Note that the original file has two spaces (ASCII 0x20) followed by a CR (carriage return, ASCII 0x0D) and LF (line feed, ASCII 0A) characters. The CR-LF combination is used in ASCII files to show the end of a line.
Other options. Format-Hex can be used with other commands for easier command-line viewing of larger files. For example, the following command is used to page through ASCII encoding of a large file:
Format-Hex .\hello-long.txt | more
The output will look similar Figure 2, and you can view output one page at a time.
ASCII code tables
As originally composed, ASCII includes 32 non-printing control codes. Many of those codes were to control the teletypewriter terminal devices used in the early days of computing to input and output data. The remaining 96 printing characters include the DEL (delete) and SPACE (space) characters, as well as all 26 letters of the alphabet, upper- and lowercase, numerals and punctuation symbols.
Extended ASCII uses 8 bits, creating a set of 127 additional characters. There is no single extended ASCII character set. These sets may differ depending on the operating system or vendor.

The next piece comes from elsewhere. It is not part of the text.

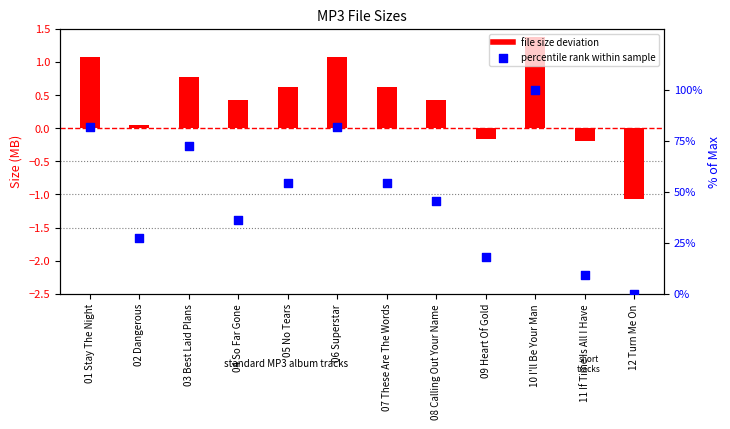

What is the total value across all series at 12 Turn Me On?

-1.1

Extended ASCII character sets typically include symbols, letters with diacritical marks, graphical markings, and mathematical symbols including some Greek letters.
Non-printing ASCII control codes
The ASCII values for 0 through 31 (binary: 000 0000 through 001 1111) are non-printing control codes. They were originally intended for controlling the flow of data and include codes that show the end or beginning of data components, codes to control or show the state of hardware used for data transmission, and codes for positioning of the cursor pointer in a data stream.
Printing ASCII characters
Although the ASCII codes for DEL and SPACE are non-printing, they are considered part of the printing characters, as they are used when sending character streams. The standard ASCII character set includes binary values from 0 (000 0000) through 127 (111 1111).
Extended ASCII characters
The standard ASCII character set is only 7 bits, and characters are represented as 8-bit bytes with the most significant bit set to 0. Modern computers almost universally use 8-bit bytes, and the extended ASCII character set includes 127 more 8-bit characters, where the most significant bit is set to 1. The extended ASCII characters includes the binary values from 128 (1000 0000) through 255 (1111 1111).

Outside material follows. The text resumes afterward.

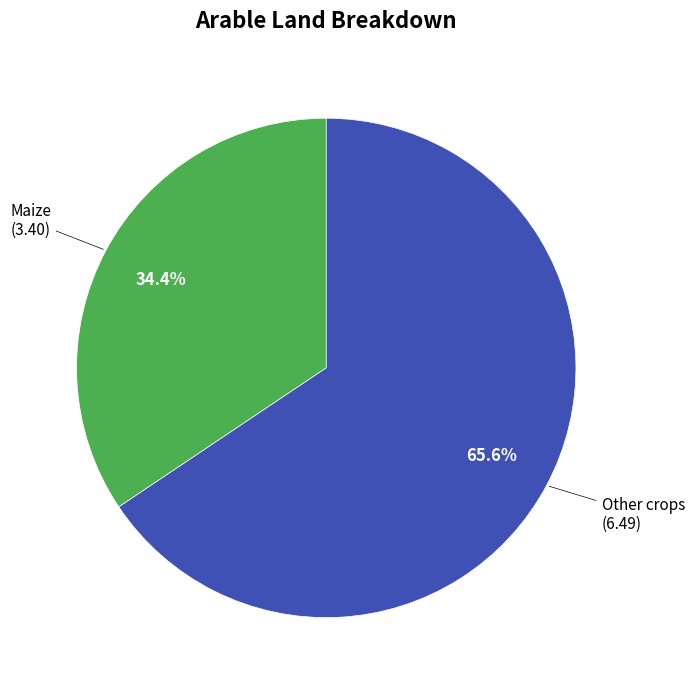

To the nearest percent, what is the difference between the largest and smallest slice percentages?

31%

Unlike standard ASCII characters, there are multiple versions of the extended ASCII character set. Table 3 lists Microsoft's Windows-1252 character encoding of the Latin alphabet. This is the default extended ASCII character set for Windows that American and British English and other European languages use.
ASCII characters can be combined graphically to create an image. ASCII art is a common technique for creating graphical images on text-only media like a computer terminal or text-only printer. For example:
This is a simple example of ASCII art. Much more elaborate images are possible when using more lines and more characters, especially from extended ASCII character sets.
The FTP ascii command
The File Transfer Protocol (FTP) has an ascii command that is used to enable the transfer of ASCII-encoded files. When transferring files in ASCII mode in FTP, the receiving host may change the file so it will be formatted as ASCII on the destination host.
When FTP transfers files using the binary mode, those files are not changed in any way.
The future of ASCII character encoding
After more than half a century, and despite being subsumed into the Unicode standard, ASCII character encoding for universally accessible computer and network data is unrivaled. Given the need to preserve data stored over the past decades, ASCII will continue to be foundational for all computing.